- Dataset entries:
>> begin

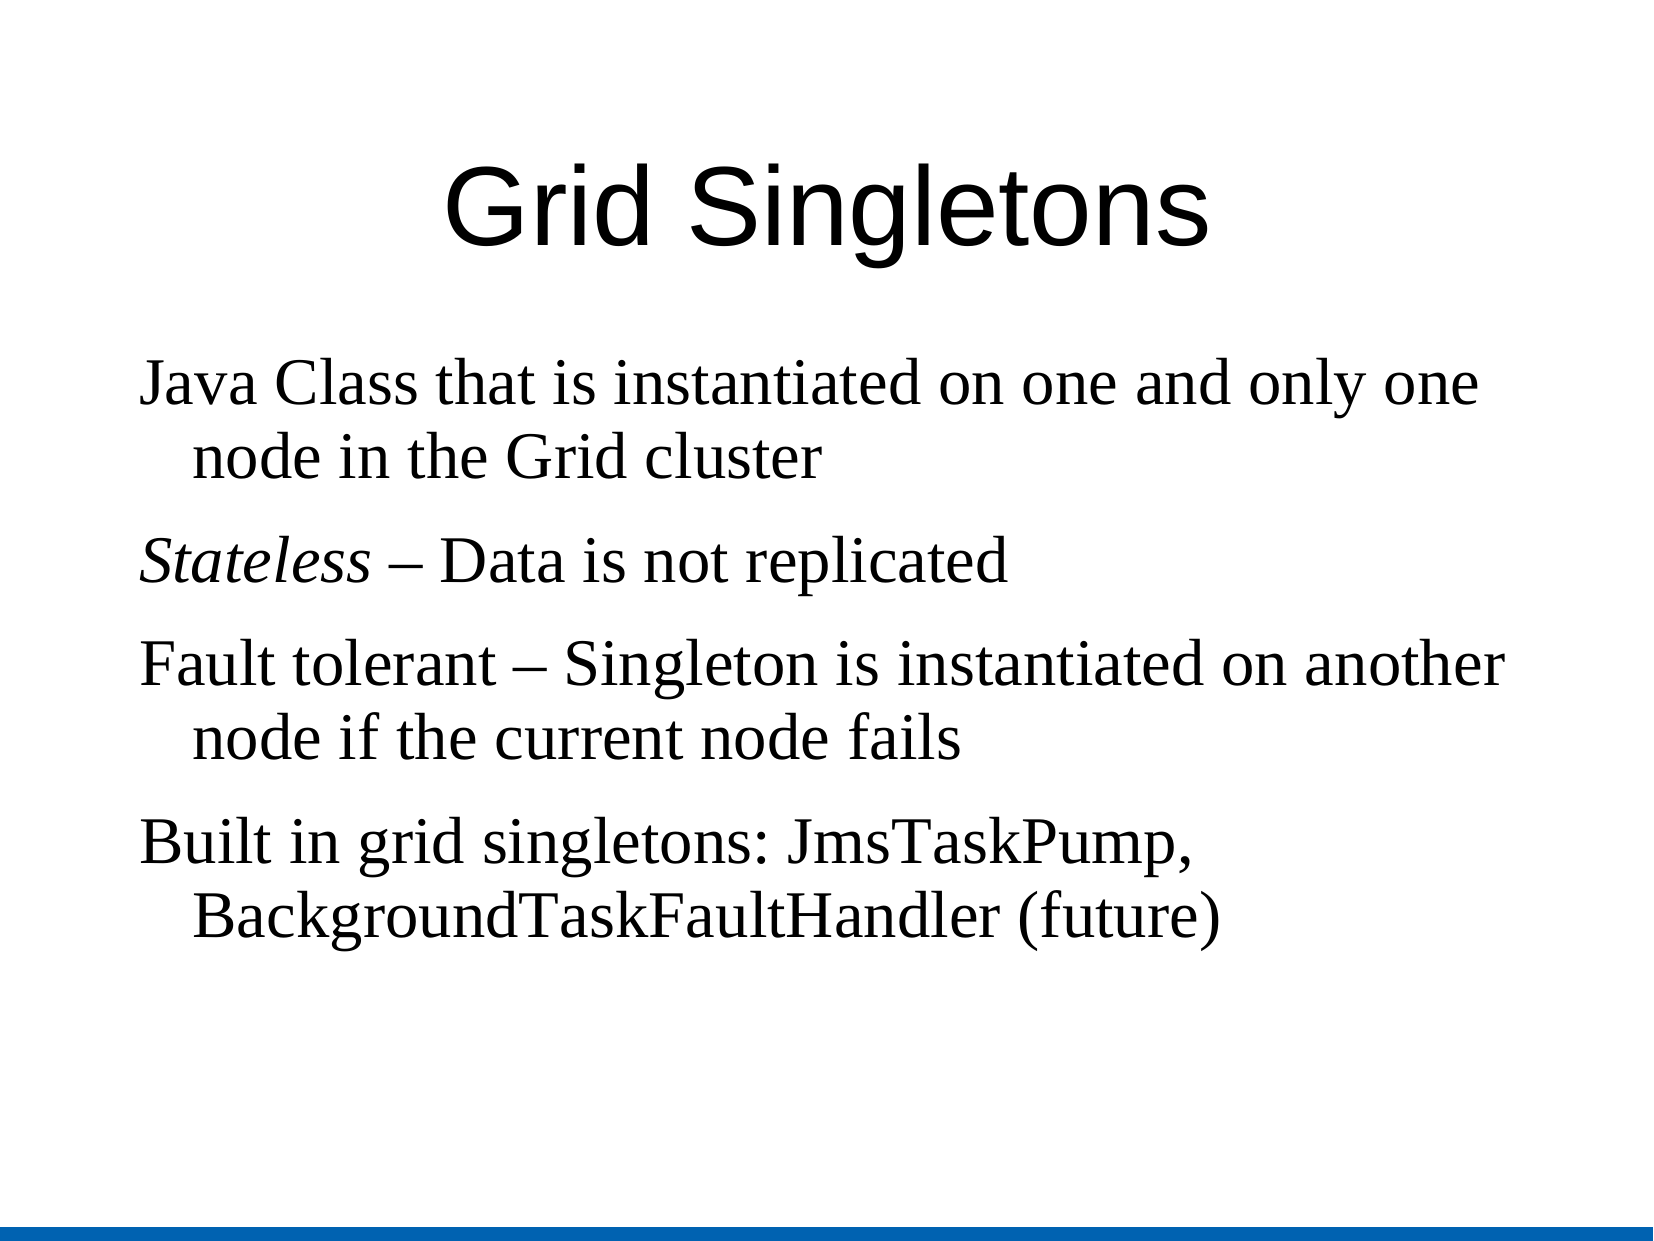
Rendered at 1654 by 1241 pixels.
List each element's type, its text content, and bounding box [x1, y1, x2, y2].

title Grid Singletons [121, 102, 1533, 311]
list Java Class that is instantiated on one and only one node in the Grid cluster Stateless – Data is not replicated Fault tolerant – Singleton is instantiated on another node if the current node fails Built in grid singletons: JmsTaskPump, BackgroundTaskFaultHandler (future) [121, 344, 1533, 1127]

>> end
>> begin

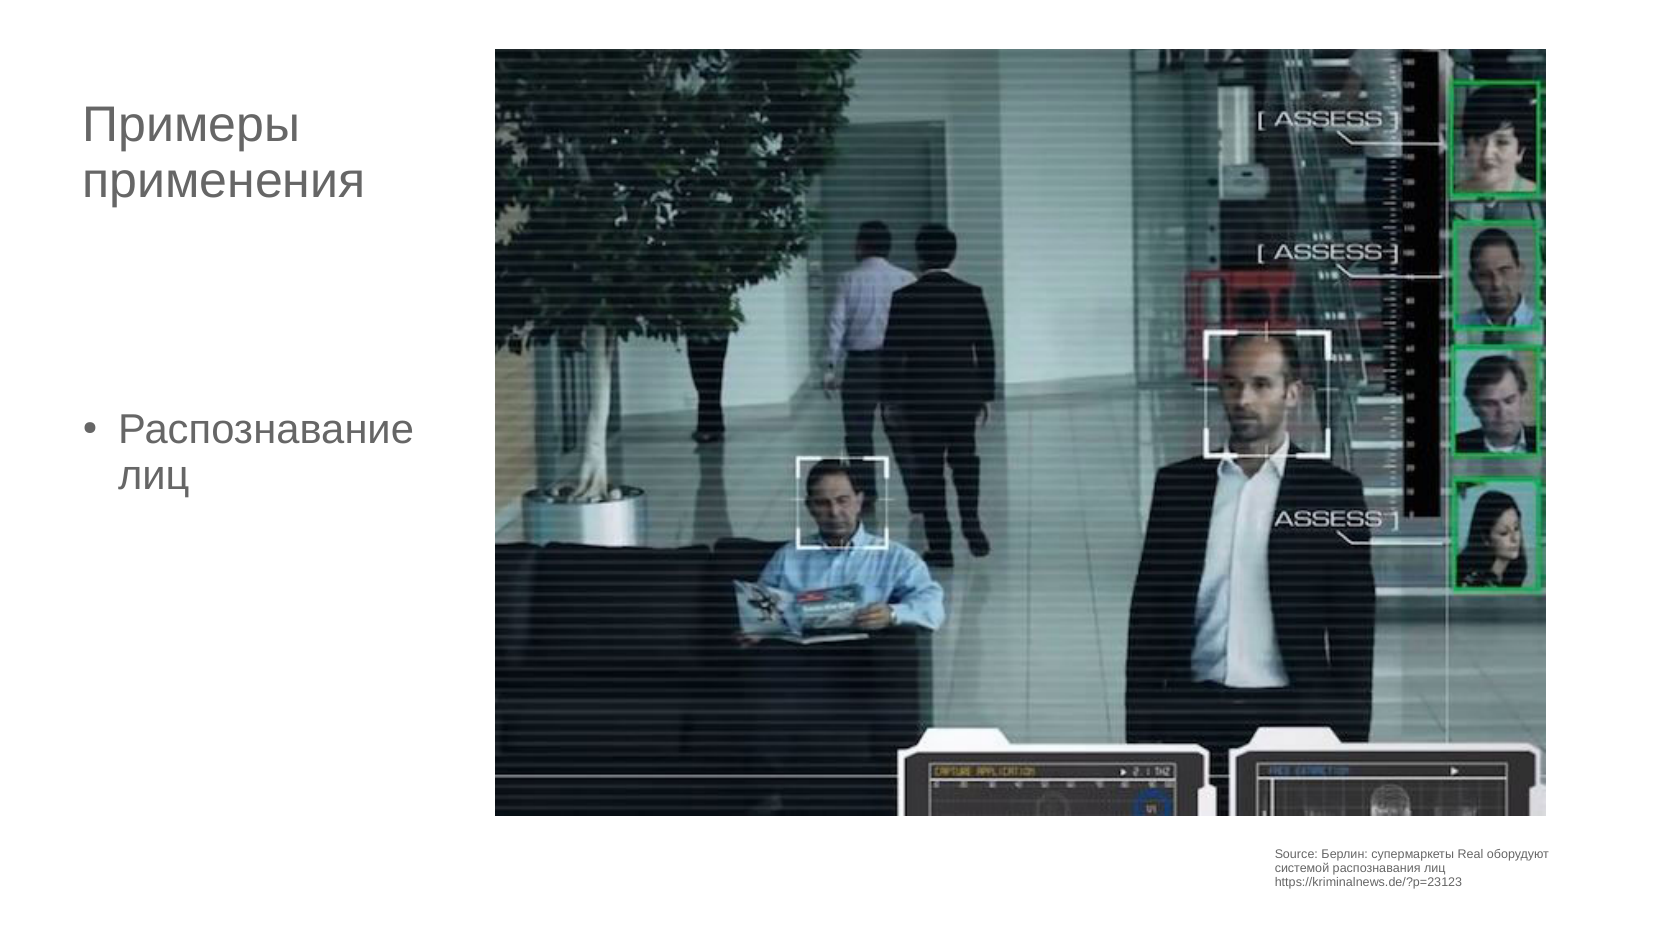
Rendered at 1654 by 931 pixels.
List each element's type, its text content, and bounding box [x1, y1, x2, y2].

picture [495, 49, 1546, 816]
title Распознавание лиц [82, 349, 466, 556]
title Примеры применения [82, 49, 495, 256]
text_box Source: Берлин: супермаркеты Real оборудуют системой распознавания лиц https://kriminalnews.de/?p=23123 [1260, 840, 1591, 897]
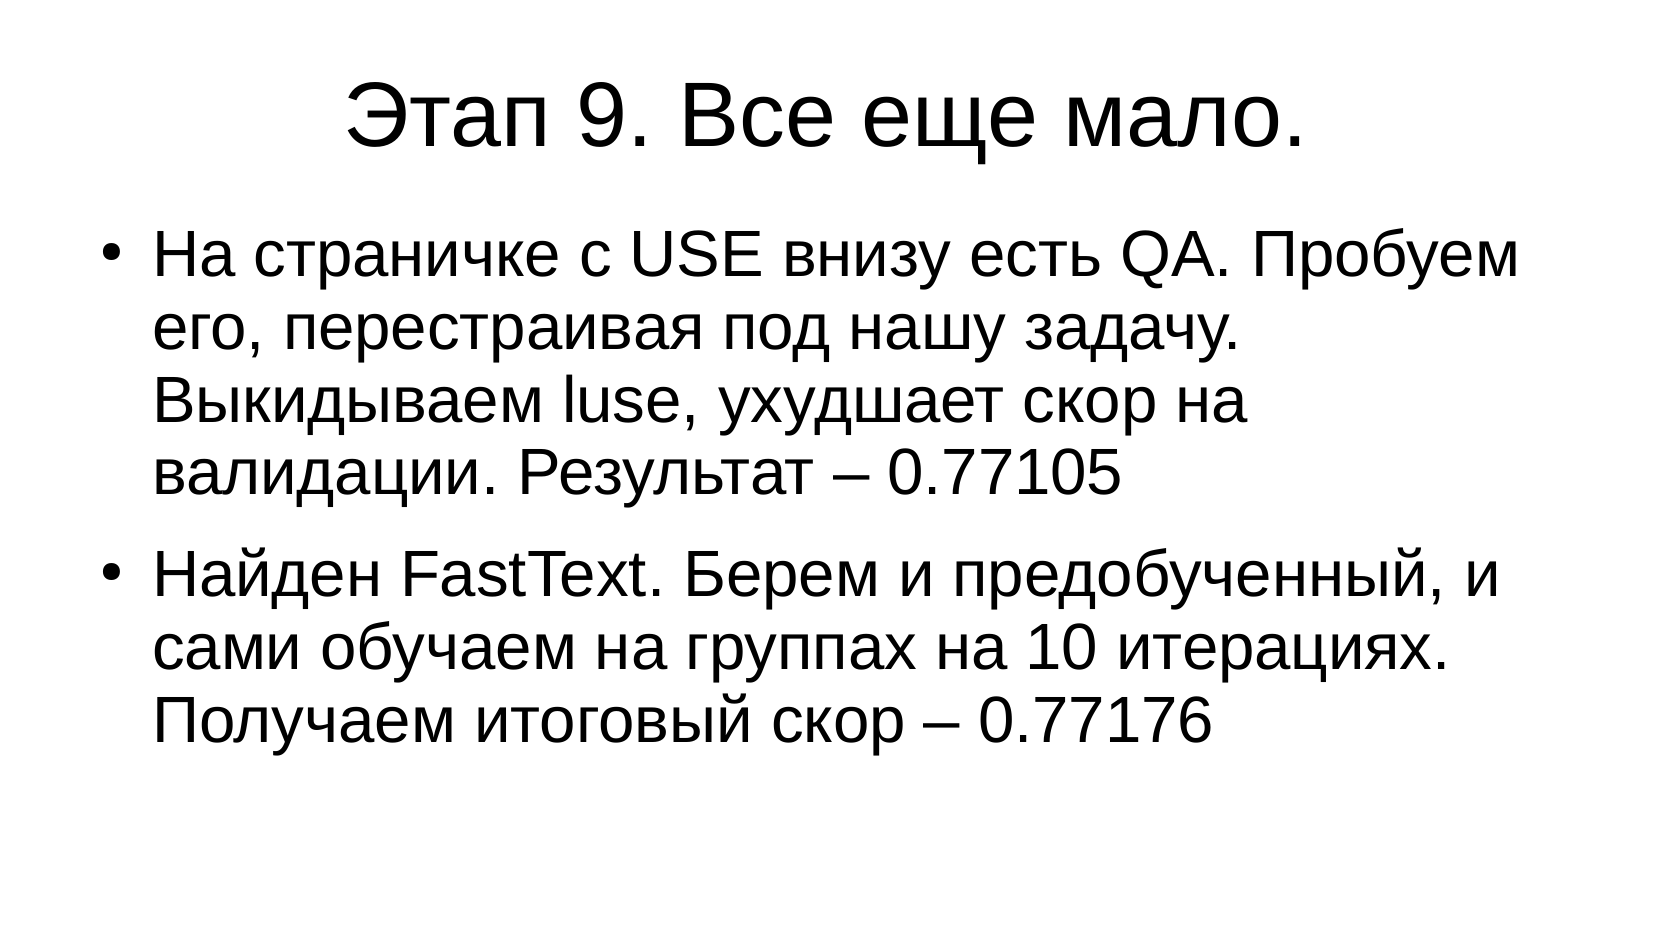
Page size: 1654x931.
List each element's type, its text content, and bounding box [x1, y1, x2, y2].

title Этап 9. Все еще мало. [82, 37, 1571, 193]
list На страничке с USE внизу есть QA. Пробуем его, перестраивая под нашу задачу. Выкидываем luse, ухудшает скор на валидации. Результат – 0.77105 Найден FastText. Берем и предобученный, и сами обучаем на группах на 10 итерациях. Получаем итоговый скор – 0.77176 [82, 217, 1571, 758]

>> end

- Exercise:
Reproduce verbatim everything from the line containing "Rendered at 1654 by 1241 pixels." down to the line containing "list Java Class", with both of those lines included.

- Problem solution:
Rendered at 1654 by 1241 pixels.
List each element's type, its text content, and bounding box [x1, y1, x2, y2].

title Grid Singletons [121, 102, 1533, 311]
list Java Class that is instantiated on one and only one node in the Grid cluster Stateless – Data is not replicated Fault tolerant – Singleton is instantiated on another node if the current node fails Built in grid singletons: JmsTaskPump, BackgroundTaskFaultHandler (future) [121, 344, 1533, 1127]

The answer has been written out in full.